**Source text**
══════════════════════════════

The first time I saw a sleeper, I was nine years old.
Ever since her father died of a heart attack, Ruthie's mother has been overly protective of her and her sister. For an eighteen-year old girl, though, this protection quickly becomes stifling. When her mother vanishes one night, though, Ruthie is forced to take responsibility for herself and her younger sister. As she searches the farm house where they all live, though, she begins to realise that her mother's disappearance may be due to something much darker and more horrific than she could imagine. Something linked to an old diary that she finds hidden beneath the floorboards in her mother's room...
The Winter People was an Amazon pick of the month, but also a book that had come up on multiple blogs as a book to look out for. The hugely atmospheric cover is really eye-catching and the blurb seemed to indicate that it would be a thriller with a historical bent. Since that is definitely my kind of book, I picked it up and delved into it as soon as I could. What I found, though, was not at all what I had expected. It was better!
Set in the same house but in two different time periods, The Winter People tells the story of two women - Sara, a young mother who loses her daughter in tragic circumstances and whose story is told through a diary she left behind after her own death, and Ruthie, a young daughter whose mother has vanished, leaving her alone with her young sister. Both stories intertwine and eventually collide, bringing with them a number of other women whose lives have been affected in one way or another by Sara's story. Secrets are revealed on both sides of the temporal gap, building to a terrifying and troubling conclusion.

══════════════════════════════

**Task description**
Copy out the entire book review, word for word. The rows are separate material and have no connection to the book review.

══════════════════════════════

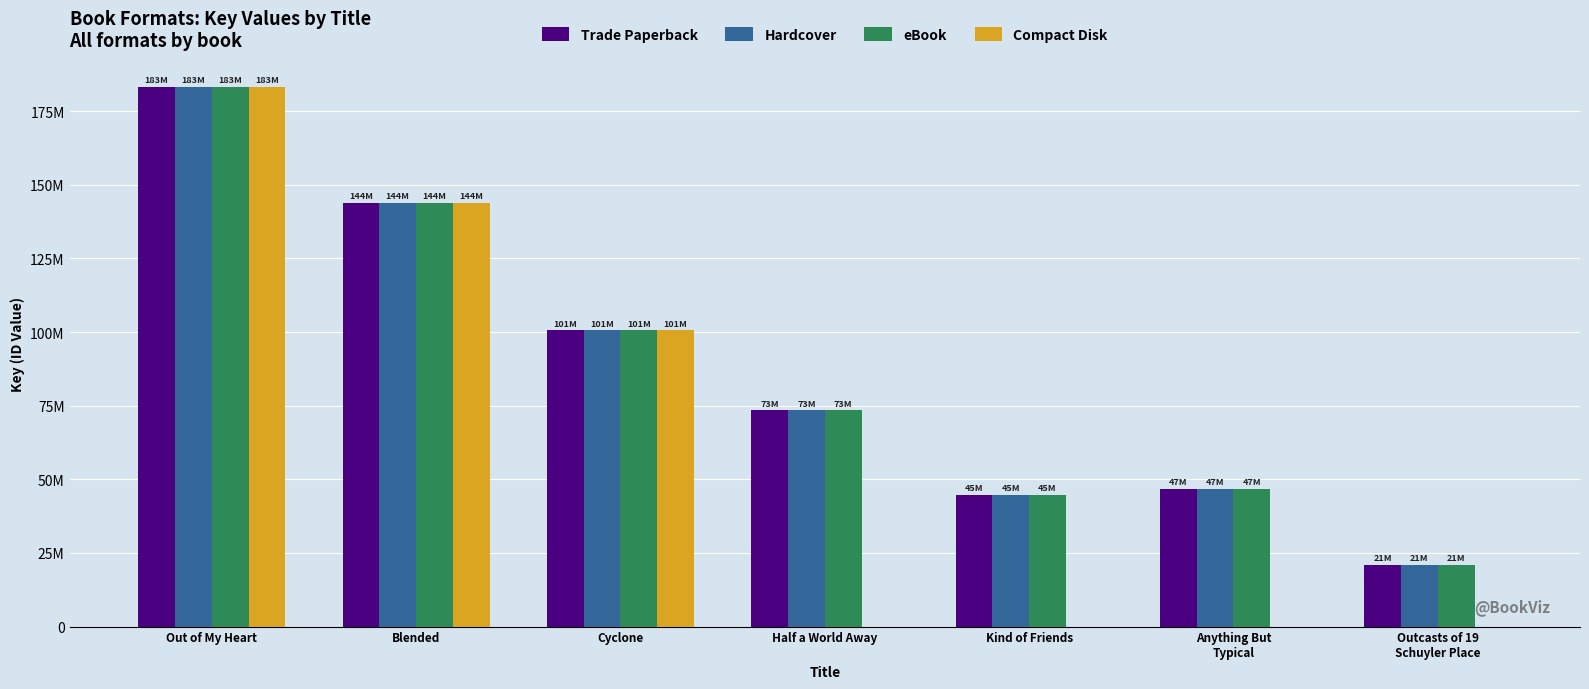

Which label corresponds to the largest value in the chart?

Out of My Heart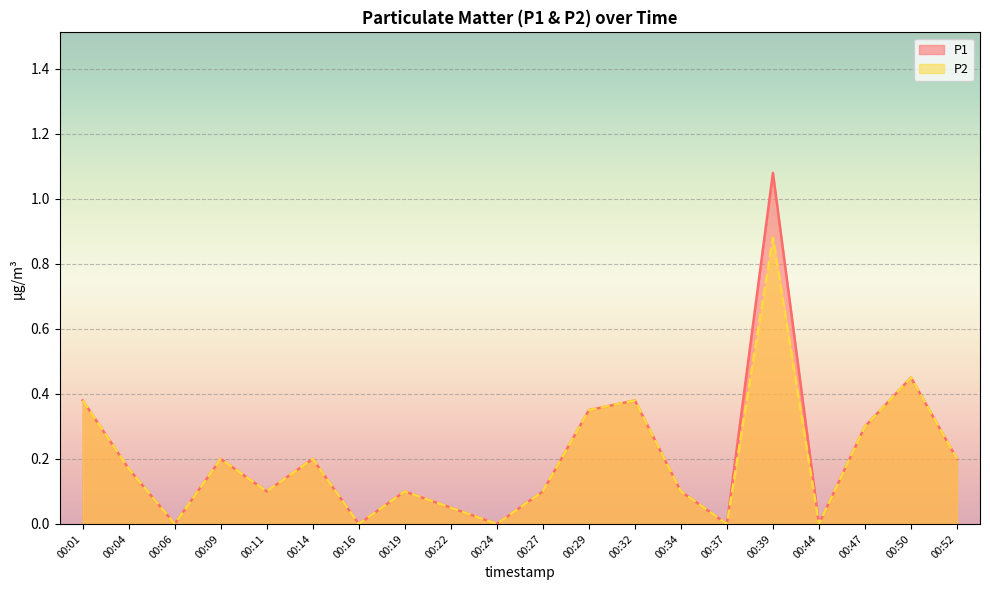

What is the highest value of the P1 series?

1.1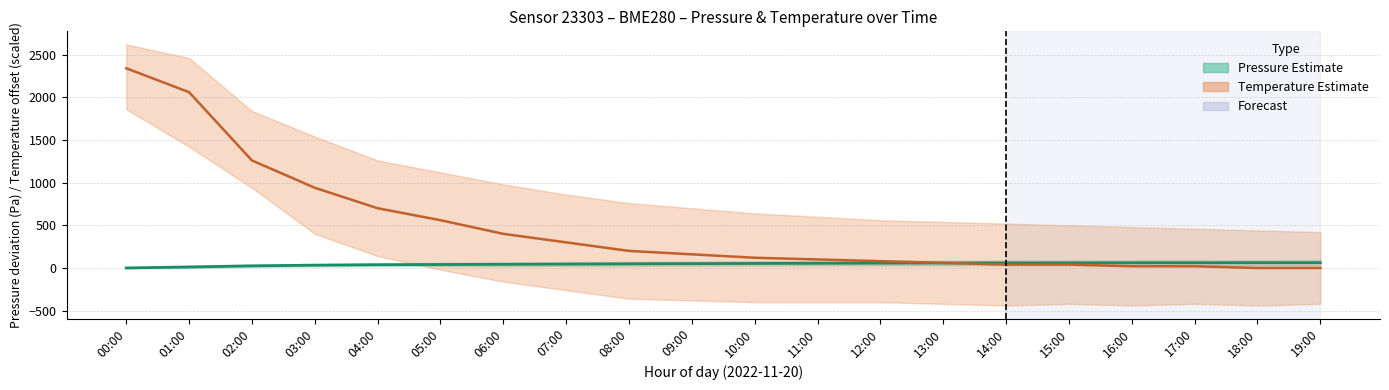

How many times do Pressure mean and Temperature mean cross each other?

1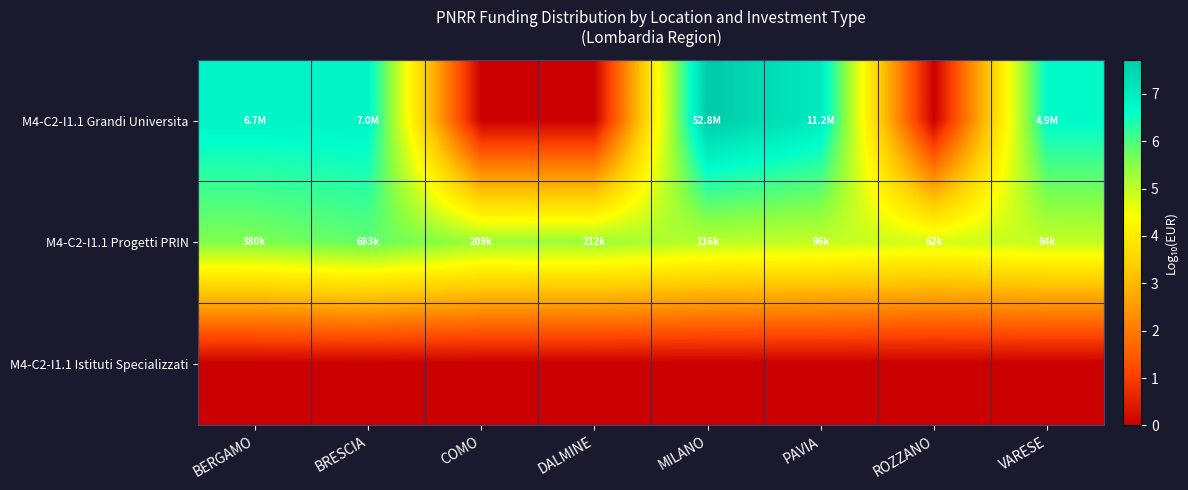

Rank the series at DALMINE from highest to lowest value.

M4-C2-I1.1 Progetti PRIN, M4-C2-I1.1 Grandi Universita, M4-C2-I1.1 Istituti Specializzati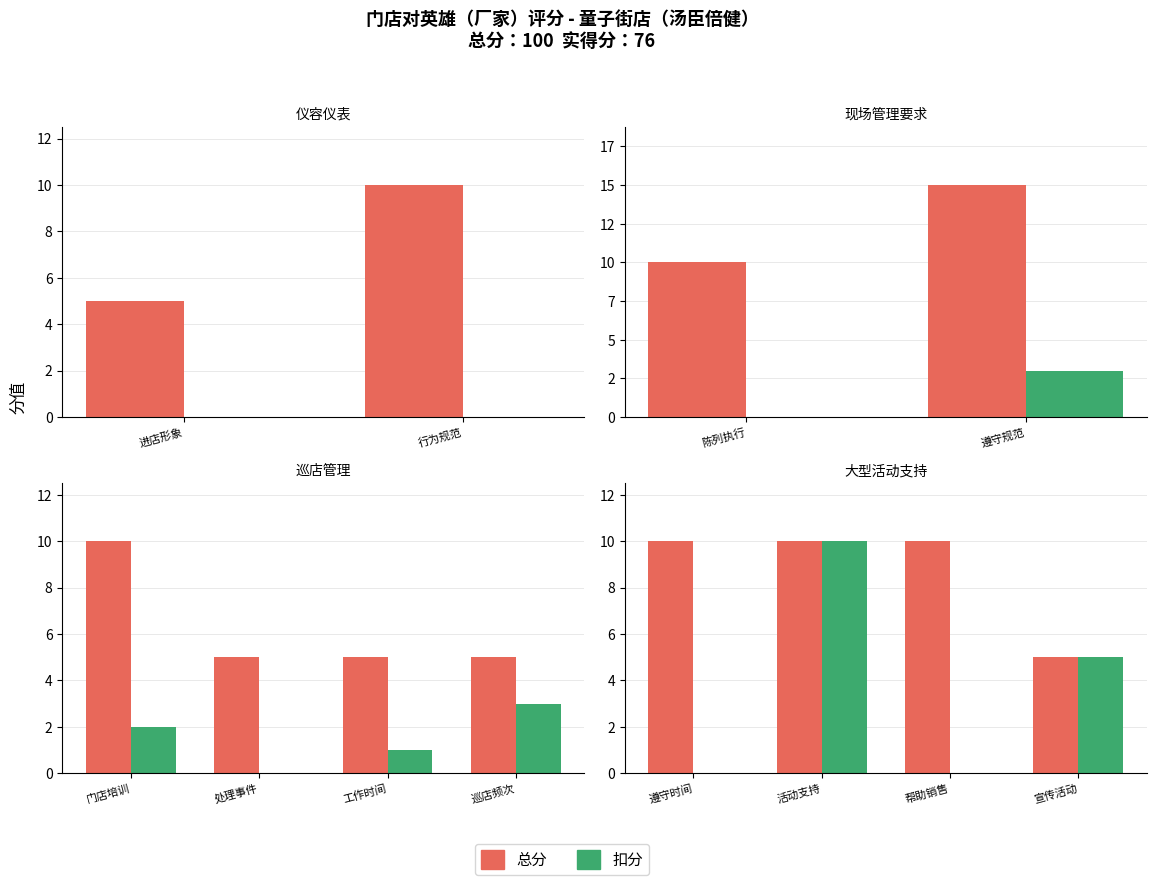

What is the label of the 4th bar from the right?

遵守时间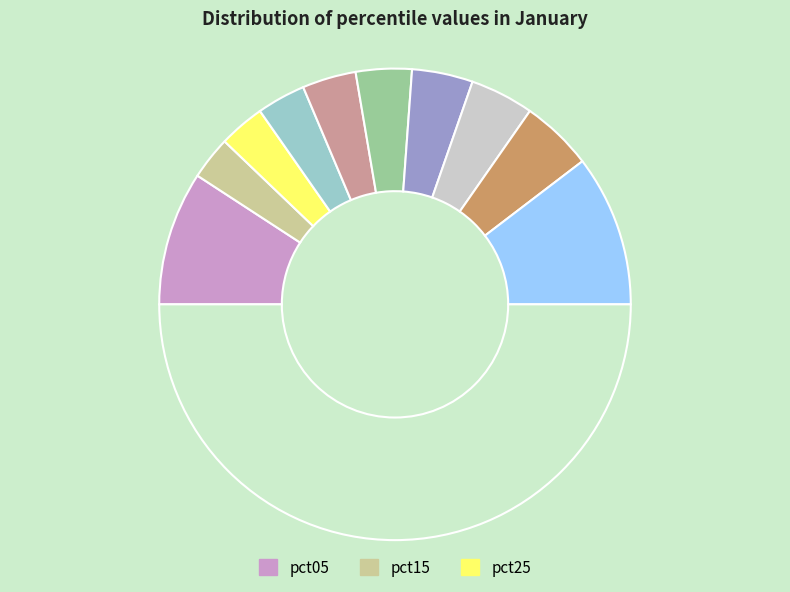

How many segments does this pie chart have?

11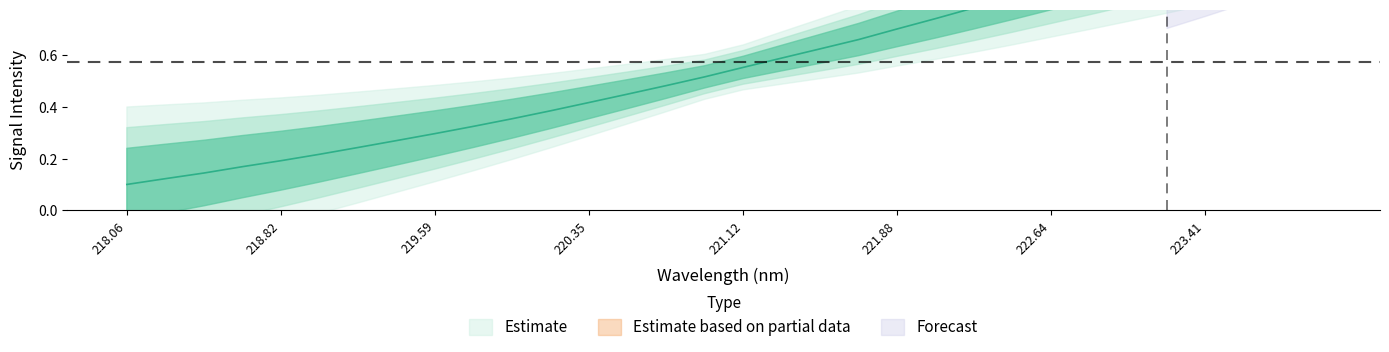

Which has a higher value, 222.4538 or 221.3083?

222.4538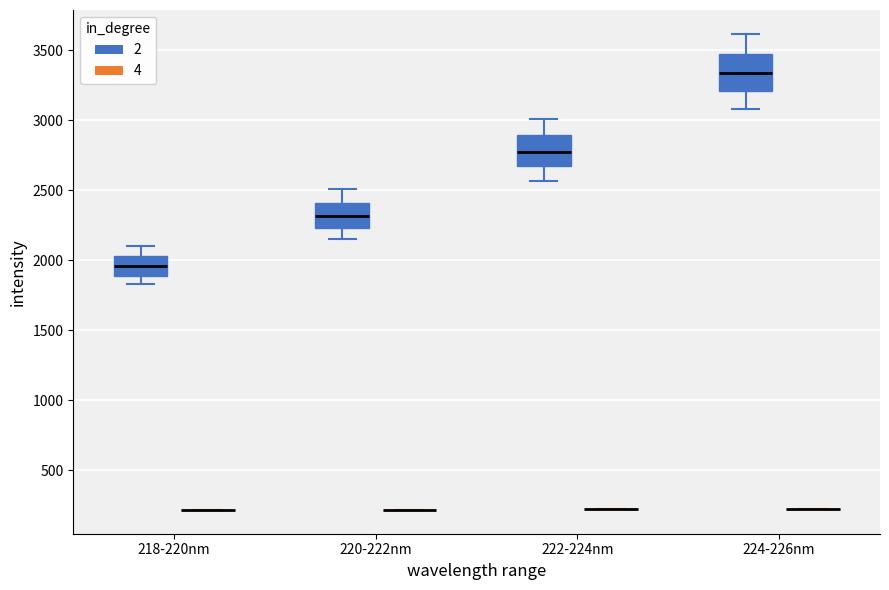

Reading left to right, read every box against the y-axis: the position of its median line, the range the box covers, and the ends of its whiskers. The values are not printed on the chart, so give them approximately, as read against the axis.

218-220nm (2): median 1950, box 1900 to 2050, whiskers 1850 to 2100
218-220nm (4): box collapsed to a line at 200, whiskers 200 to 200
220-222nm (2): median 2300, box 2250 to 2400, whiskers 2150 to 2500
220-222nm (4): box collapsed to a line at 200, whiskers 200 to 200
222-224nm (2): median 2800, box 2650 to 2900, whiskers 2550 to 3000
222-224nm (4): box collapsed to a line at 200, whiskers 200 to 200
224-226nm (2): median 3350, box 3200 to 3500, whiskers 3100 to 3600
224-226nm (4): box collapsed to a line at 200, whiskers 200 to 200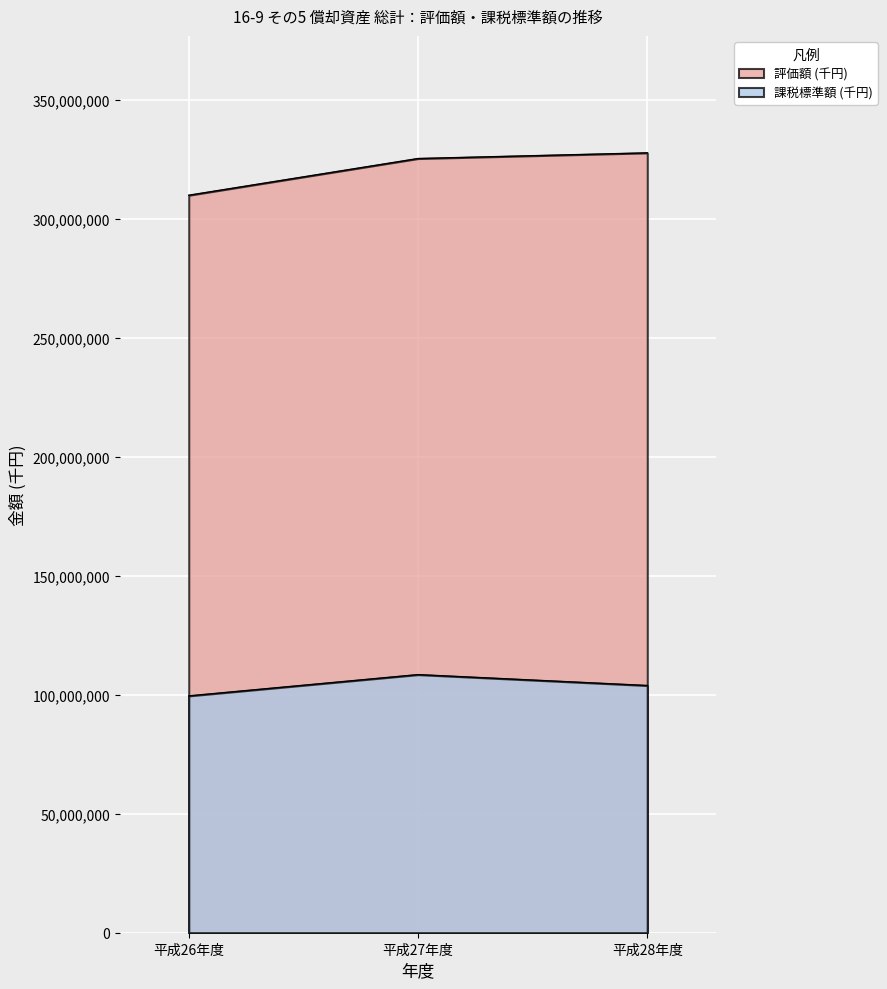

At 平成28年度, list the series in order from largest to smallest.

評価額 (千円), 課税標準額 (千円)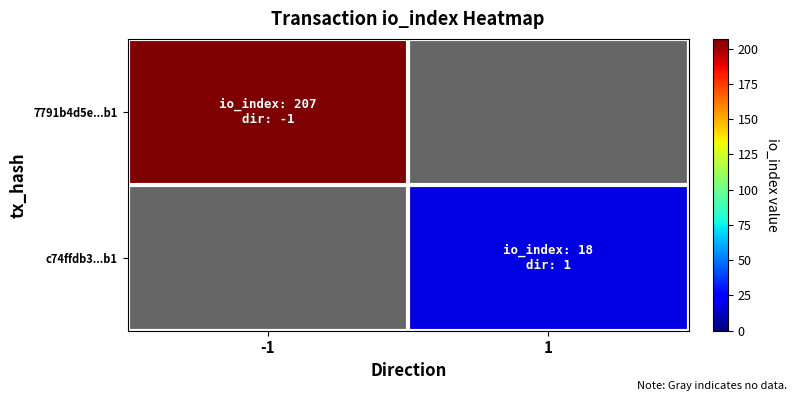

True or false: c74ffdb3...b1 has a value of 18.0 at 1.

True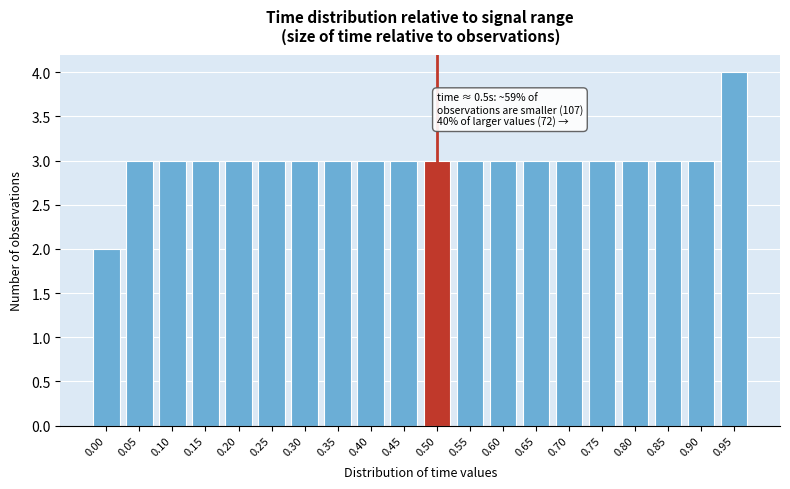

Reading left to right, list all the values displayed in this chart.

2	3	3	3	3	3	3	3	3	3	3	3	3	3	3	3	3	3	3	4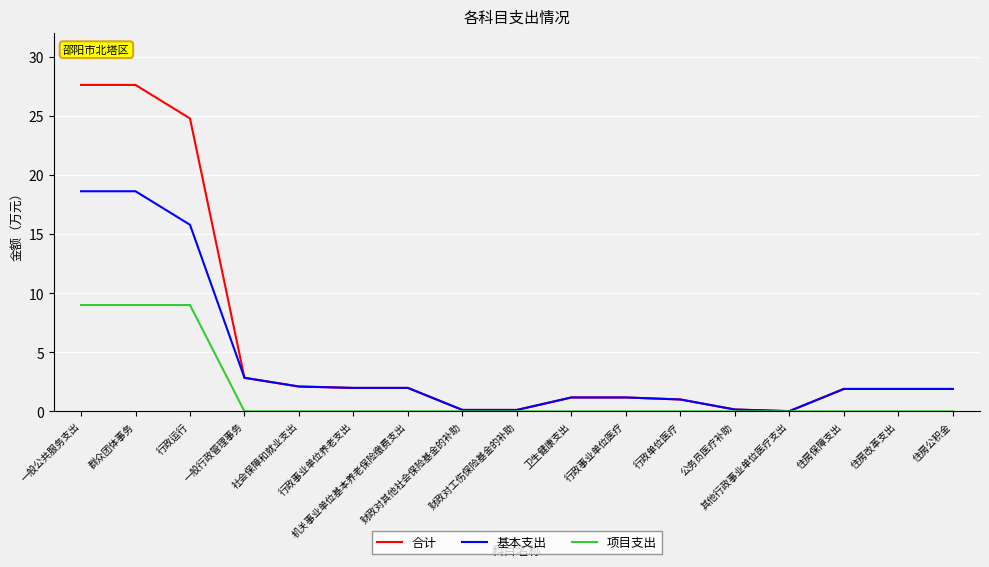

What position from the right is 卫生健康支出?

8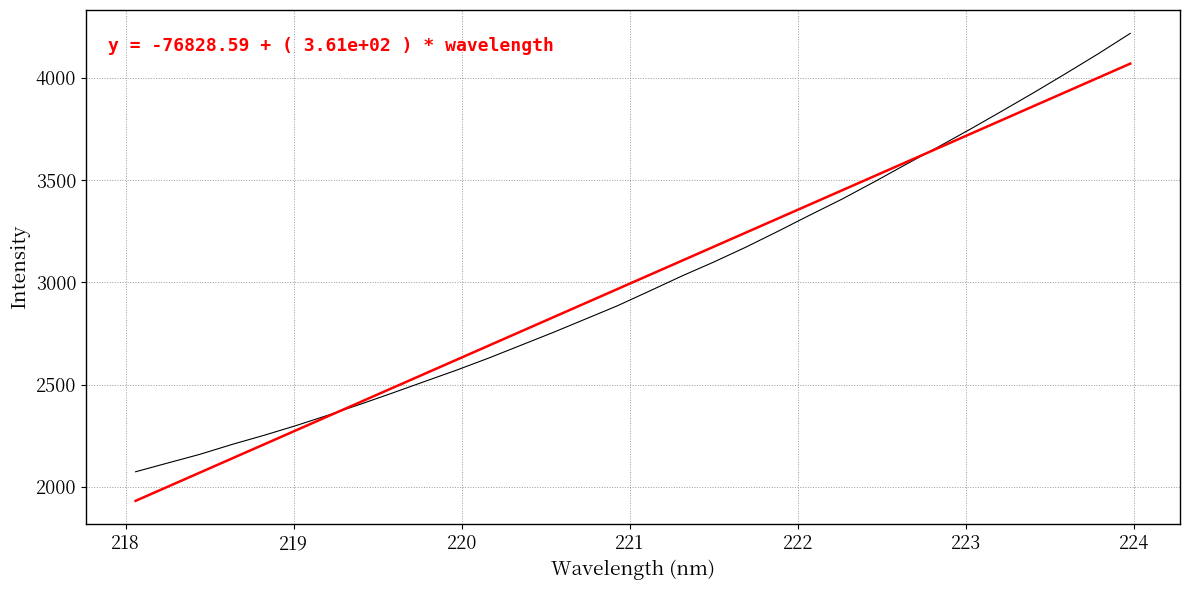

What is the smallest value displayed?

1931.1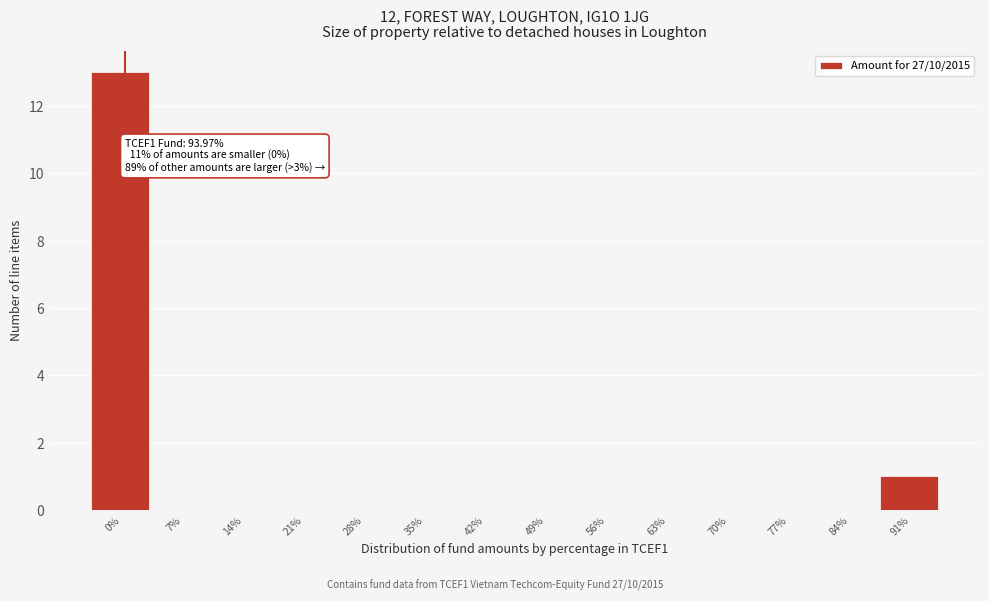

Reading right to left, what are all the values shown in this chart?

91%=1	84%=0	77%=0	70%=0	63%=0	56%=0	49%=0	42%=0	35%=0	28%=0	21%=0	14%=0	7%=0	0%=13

══════════════════════════════

**Answer**
The first time I saw a sleeper, I was nine years old.
Ever since her father died of a heart attack, Ruthie's mother has been overly protective of her and her sister. For an eighteen-year old girl, though, this protection quickly becomes stifling. When her mother vanishes one night, though, Ruthie is forced to take responsibility for herself and her younger sister. As she searches the farm house where they all live, though, she begins to realise that her mother's disappearance may be due to something much darker and more horrific than she could imagine. Something linked to an old diary that she finds hidden beneath the floorboards in her mother's room...
The Winter People was an Amazon pick of the month, but also a book that had come up on multiple blogs as a book to look out for. The hugely atmospheric cover is really eye-catching and the blurb seemed to indicate that it would be a thriller with a historical bent. Since that is definitely my kind of book, I picked it up and delved into it as soon as I could. What I found, though, was not at all what I had expected. It was better!
Set in the same house but in two different time periods, The Winter People tells the story of two women - Sara, a young mother who loses her daughter in tragic circumstances and whose story is told through a diary she left behind after her own death, and Ruthie, a young daughter whose mother has vanished, leaving her alone with her young sister. Both stories intertwine and eventually collide, bringing with them a number of other women whose lives have been affected in one way or another by Sara's story. Secrets are revealed on both sides of the temporal gap, building to a terrifying and troubling conclusion.